[Opening Selected text section]
Here are the results of testing it on linux in the global space:

> $julia1 dictAllocationTest.jl
Julia Version 1.0.3
Commit 1b5990863d (2019-01-15 20:28 UTC)
Platform Info:
  OS: Linux (x86_64-unknown-linux-gnu)
  CPU: Intel(R) Xeon(R) CPU E5-2690 v2 @ 3.00GHz
  WORD_SIZE: 64
  LIBM: libopenlibm
  LLVM: libLLVM-6.0.0 (ORCJIT, ivybridge)

Julia not running in interactive mode

Testing in global space
Memory added from dictionary is 8.016703488 gigabytes
Memory freed from clearing dictionary is 0.01390592 gigabytes
Final memory usage is 161.5230175061836 % of the original

and in the function space:

> $julia1 dictAllocationTest.jl jkl
Julia Version 1.0.3
Commit 1b5990863d (2019-01-15 20:28 UTC)
Platform Info:
  OS: Linux (x86_64-unknown-linux-gnu)
  CPU: Intel(R) Xeon(R) CPU E5-2690 v2 @ 3.00GHz
  WORD_SIZE: 64
  LIBM: libopenlibm
  LLVM: libLLVM-6.0.0 (ORCJIT, ivybridge)

Julia not running in interactive mode

Testing inside a function
Memory added from dictionary is 8.023105536 gigabytes
Memory freed from clearing dictionary is 0.0 gigabytes
Final memory usage is 161.65566657769227 % of the original

In both cases memory is not freed after calling GC.gc() even after the function call is completed. In contrast when I test this on macOS the results are very different:

$ $julia1 dictAllocationTest.jl
Julia Version 1.0.3
Commit 099e826241 (2018-12-18 01:34 UTC)
[Closing Selected text section]
[Opening Listed records section]
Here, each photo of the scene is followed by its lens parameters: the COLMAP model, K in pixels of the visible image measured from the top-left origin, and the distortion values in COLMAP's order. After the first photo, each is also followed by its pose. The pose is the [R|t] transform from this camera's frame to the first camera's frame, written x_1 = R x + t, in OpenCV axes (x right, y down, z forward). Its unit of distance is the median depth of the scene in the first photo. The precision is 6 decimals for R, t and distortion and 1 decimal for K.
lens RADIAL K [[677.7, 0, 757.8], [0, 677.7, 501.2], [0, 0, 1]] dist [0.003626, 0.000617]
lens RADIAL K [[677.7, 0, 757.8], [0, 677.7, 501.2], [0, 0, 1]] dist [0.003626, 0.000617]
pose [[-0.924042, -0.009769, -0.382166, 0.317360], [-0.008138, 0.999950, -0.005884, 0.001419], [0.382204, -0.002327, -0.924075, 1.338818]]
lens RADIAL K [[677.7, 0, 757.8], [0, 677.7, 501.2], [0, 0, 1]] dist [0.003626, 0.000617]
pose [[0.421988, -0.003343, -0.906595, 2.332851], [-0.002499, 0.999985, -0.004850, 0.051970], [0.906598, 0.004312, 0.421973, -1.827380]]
[Closing Listed records section]
→ **What this exercise asks**:
[A] In the Julia memory post, how much memory was freed by clearing the dictionary in the test run inside a function?
[B] Continue the Julia memory post from the line "Commit 099e826241 (2018-12-18 01:34 UTC)".

→ **Task-by-task results**:
[A] 0.0 gigabytes

[B]
Platform Info:
  OS: macOS (x86_64-apple-darwin14.5.0)
  CPU: Intel(R) Xeon(R) CPU E5-1650 v2 @ 3.50GHz
  WORD_SIZE: 64
  LIBM: libopenlibm
  LLVM: libLLVM-6.0.0 (ORCJIT, ivybridge)

Julia not running in interactive mode


Testing in global space

Memory added from dictionary is 8.097398784 gigabytes
Memory freed from clearing dictionary is 7.736045568 gigabytes
Final memory usage is 100.62443512513228 % of the original
$ $julia1 dictAllocationTest.jl jkgf
Julia Version 1.0.3
Commit 099e826241 (2018-12-18 01:34 UTC)
Platform Info:
  OS: macOS (x86_64-apple-darwin14.5.0)
  CPU: Intel(R) Xeon(R) CPU E5-1650 v2 @ 3.50GHz
  WORD_SIZE: 64
  LIBM: libopenlibm
  LLVM: libLLVM-6.0.0 (ORCJIT, ivybridge)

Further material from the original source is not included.